• Data section:
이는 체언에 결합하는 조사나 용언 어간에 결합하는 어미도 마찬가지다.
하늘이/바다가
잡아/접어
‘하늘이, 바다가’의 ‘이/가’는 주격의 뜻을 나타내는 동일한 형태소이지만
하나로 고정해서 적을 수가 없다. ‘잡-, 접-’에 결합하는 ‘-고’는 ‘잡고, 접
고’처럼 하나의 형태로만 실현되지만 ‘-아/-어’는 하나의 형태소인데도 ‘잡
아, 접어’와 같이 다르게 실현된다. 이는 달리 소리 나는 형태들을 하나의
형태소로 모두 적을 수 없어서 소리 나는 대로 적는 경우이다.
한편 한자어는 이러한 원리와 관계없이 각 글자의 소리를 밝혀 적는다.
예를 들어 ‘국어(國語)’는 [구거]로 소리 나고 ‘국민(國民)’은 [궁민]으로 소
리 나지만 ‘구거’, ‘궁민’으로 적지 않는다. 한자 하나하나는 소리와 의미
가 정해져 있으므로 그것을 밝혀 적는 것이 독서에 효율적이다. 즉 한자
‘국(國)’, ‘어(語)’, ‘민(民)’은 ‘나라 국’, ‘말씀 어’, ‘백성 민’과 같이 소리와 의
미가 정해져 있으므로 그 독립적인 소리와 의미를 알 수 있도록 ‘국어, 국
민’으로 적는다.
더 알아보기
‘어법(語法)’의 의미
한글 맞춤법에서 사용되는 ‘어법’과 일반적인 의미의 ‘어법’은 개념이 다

• Your goal: Reproduce the text of every record above verbatim, keeping each line as it is.

• Response to this exercise:
이는 체언에 결합하는 조사나 용언 어간에 결합하는 어미도 마찬가지다.
하늘이/바다가
잡아/접어
‘하늘이, 바다가’의 ‘이/가’는 주격의 뜻을 나타내는 동일한 형태소이지만
하나로 고정해서 적을 수가 없다. ‘잡-, 접-’에 결합하는 ‘-고’는 ‘잡고, 접
고’처럼 하나의 형태로만 실현되지만 ‘-아/-어’는 하나의 형태소인데도 ‘잡
아, 접어’와 같이 다르게 실현된다. 이는 달리 소리 나는 형태들을 하나의
형태소로 모두 적을 수 없어서 소리 나는 대로 적는 경우이다.
한편 한자어는 이러한 원리와 관계없이 각 글자의 소리를 밝혀 적는다.
예를 들어 ‘국어(國語)’는 [구거]로 소리 나고 ‘국민(國民)’은 [궁민]으로 소
리 나지만 ‘구거’, ‘궁민’으로 적지 않는다. 한자 하나하나는 소리와 의미
가 정해져 있으므로 그것을 밝혀 적는 것이 독서에 효율적이다. 즉 한자
‘국(國)’, ‘어(語)’, ‘민(民)’은 ‘나라 국’, ‘말씀 어’, ‘백성 민’과 같이 소리와 의
미가 정해져 있으므로 그 독립적인 소리와 의미를 알 수 있도록 ‘국어, 국
민’으로 적는다.
더 알아보기
‘어법(語法)’의 의미
한글 맞춤법에서 사용되는 ‘어법’과 일반적인 의미의 ‘어법’은 개념이 다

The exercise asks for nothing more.